Ultimately, this film tries to be a horror film, but doesn’t quite pull it off. For instance, I find the character of Reverend Lowe more sinister as a man, than as a wolf. Rated 18 at the cinemas in the UK (cert 15 for DVD) there are a few moments where the tension builds nicely but one thing that stuck out for me, was the odd choice of language. For instance, there is the occasional ‘Fuck!’ but most of the time, they seem to substitute expletives with less offensive curse words which just don’t quite fit the mood of the scene. It is obviously highly censored and suffers for it. I think this is probably due to the fact that the US has always been more sensitive about swearwords on film and TV than in Britain.
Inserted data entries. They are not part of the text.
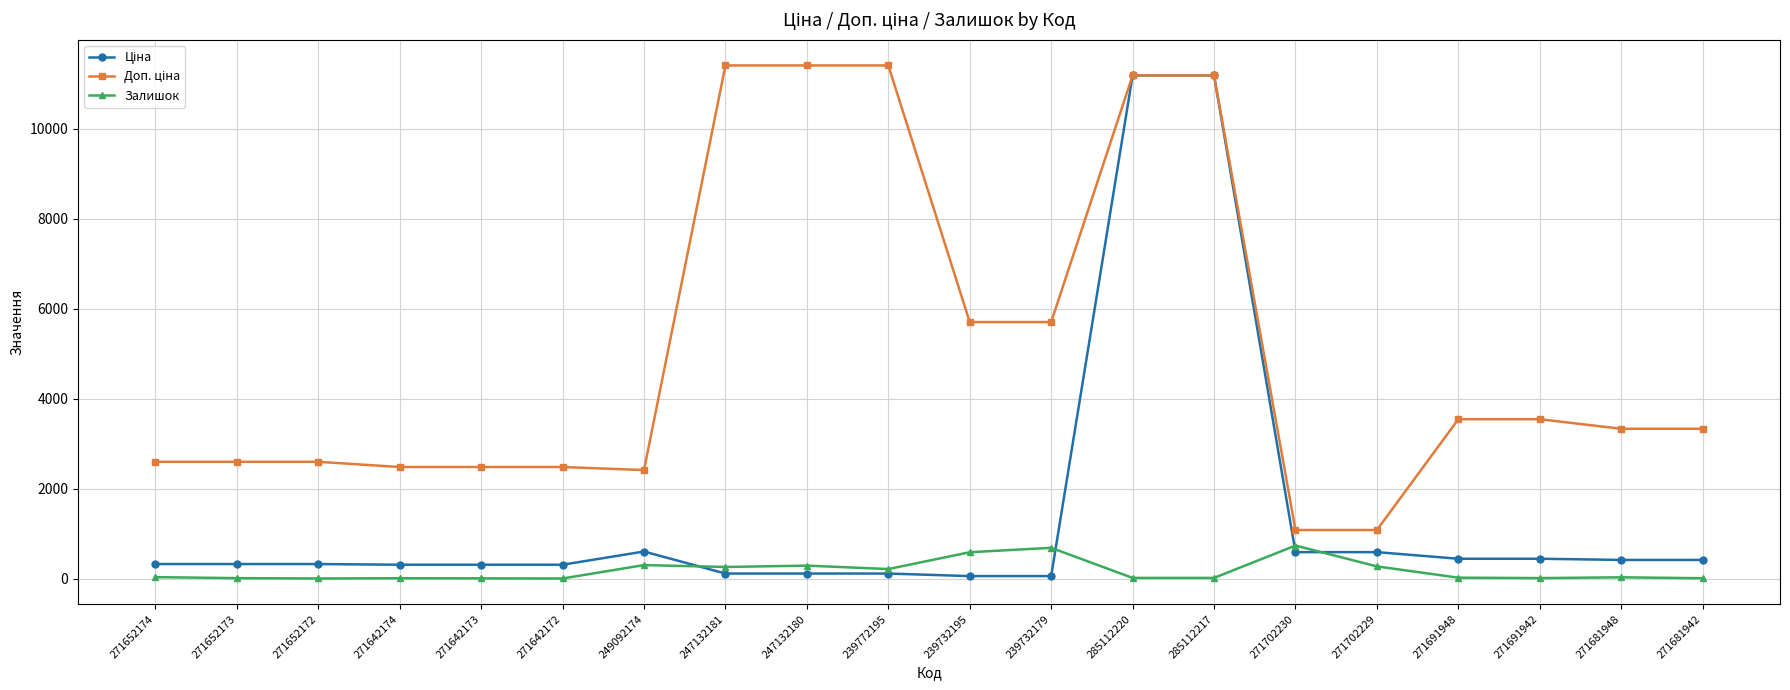

What is the value of the Залишок point at the 12th from the left?

686.0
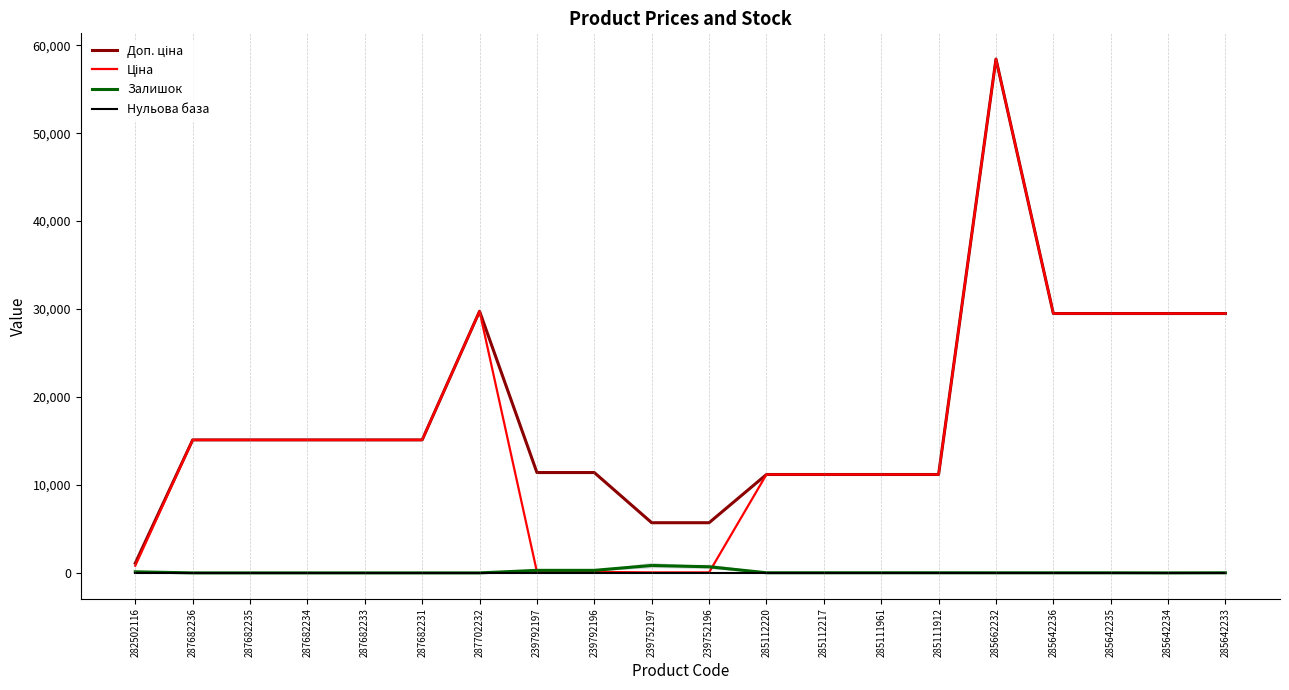

What is the average value of the Залишок series?

118.0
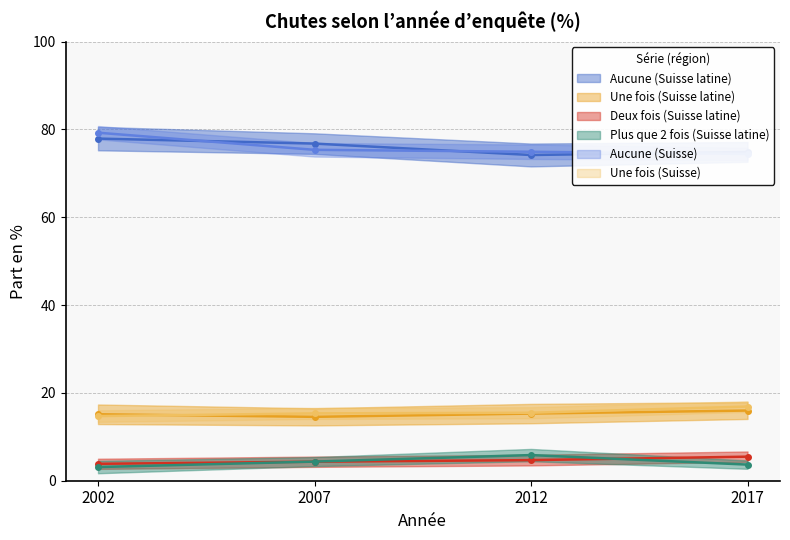

What is the value of the Une fois (Suisse) point at the 4th from the left?

16.9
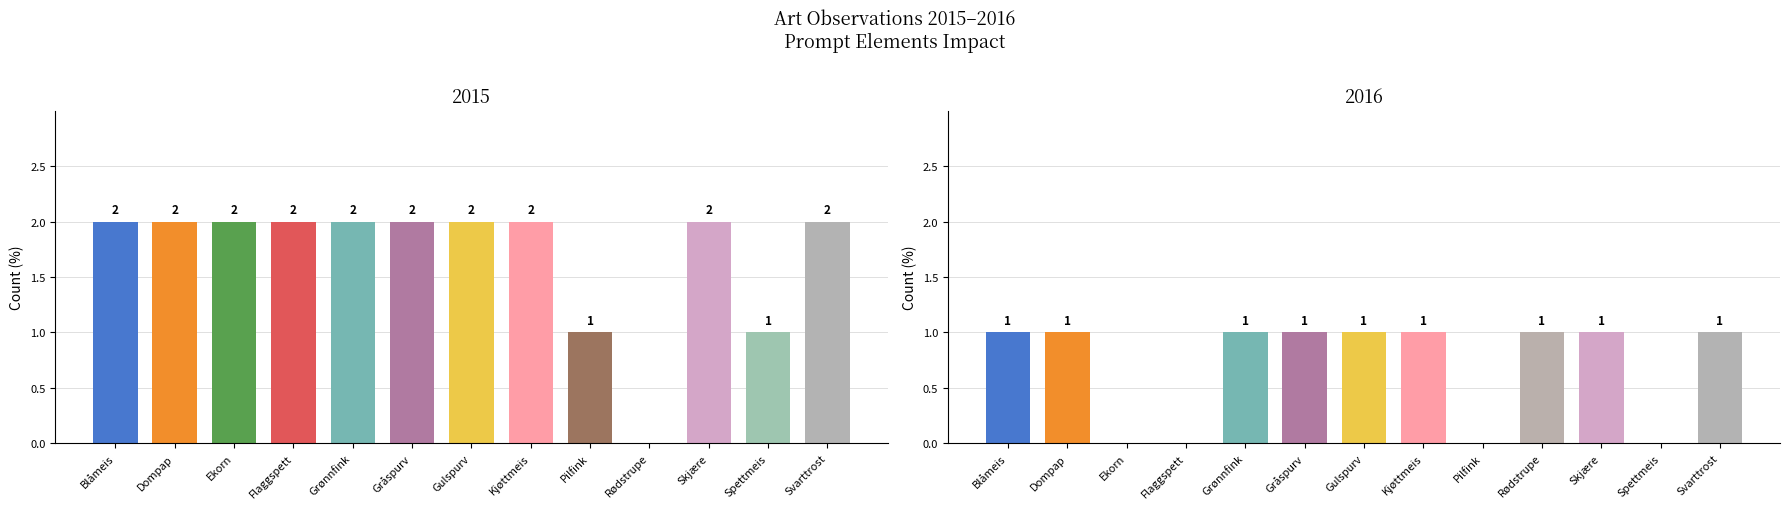

How many data points does each series have?

13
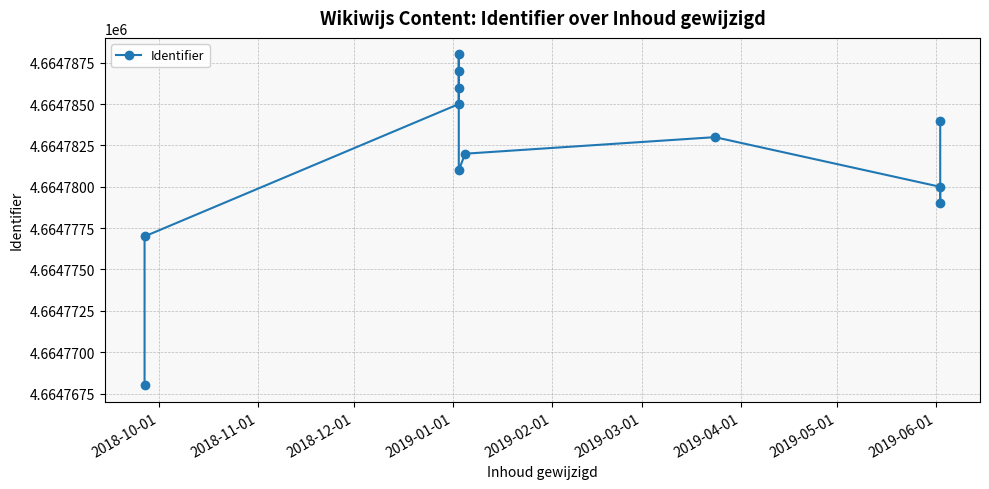

What is the value of the 2nd point from the left?

4664777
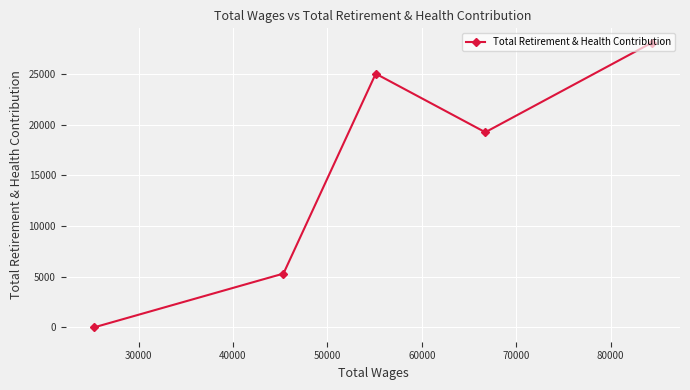

What is the difference between the second highest and minimum values?

25028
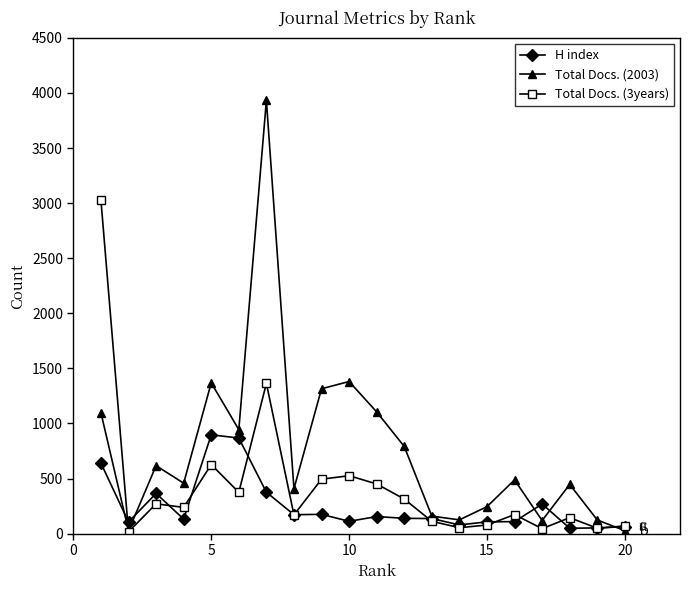

True or false: Total Docs. (2003) has more than 1 points higher than both neighbors.

True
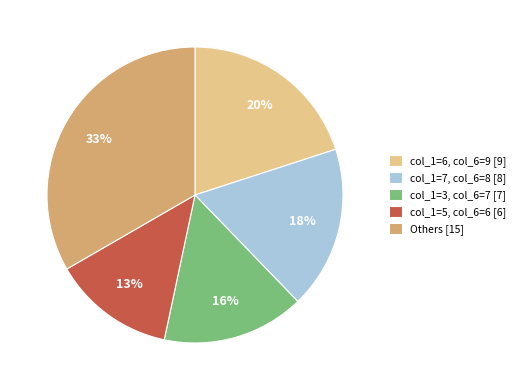

To the nearest percent, what percentage of the pie is Others [15]?

33%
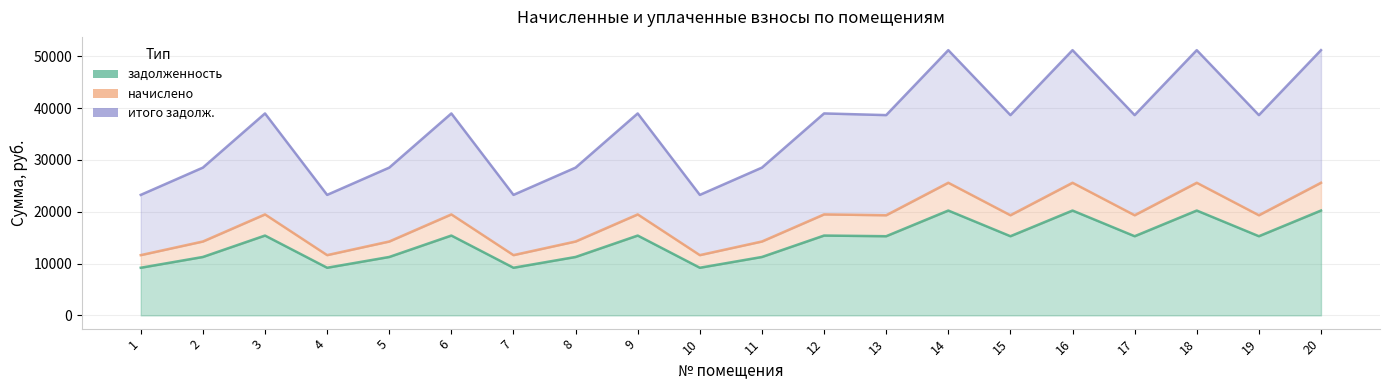

How many data points in задолженность are above 15279?

12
For example, Marty’s sister, Jane, after being scared by him and his friend Brady, calls him a ‘little booger’. I can’t help thinking that in the UK, they would have gone with ‘little bastard’.

The acting in this film, particularly from Haim and Busey,  is spot on. A 14 year old Corey Haim displays the promise that made him one of the go to child actors throughout the 80's. Busey is a legend as always, playing that slightly manic red kneck that he does so well.

Despite my very few criticisms, it is still a highly enjoyable film, and if you have not seen it then I recommend that you hunt out a copy. It is still one of my top 5 werewolf movies of all time.

One of my favourite scenes is where a mob goes looking for the killer after the brutal murder of a young boy, Marty’s best friend Brady. In creepy moonlit woods, with the mist swirling around their waists’ a small posse of the vigilantes are attacked and picked off by the werewolf. Local bar owner Owen (Lawrence Tierney) brings along his baseball bat with the words The Peacekeeper carved into it as his weapon of choice. When he is attacked by the werewolf, you see his arm rise from the mist with the Peacekeeper in hand, and valiantly proceed to batter his opponent. The fight pauses for a second, a small scream, and then a hairy clawed arm appears out of the mist holding the Peacekeeper which is then used to bludgeon poor Owen. Dark humour… tis my favourite kind of humour.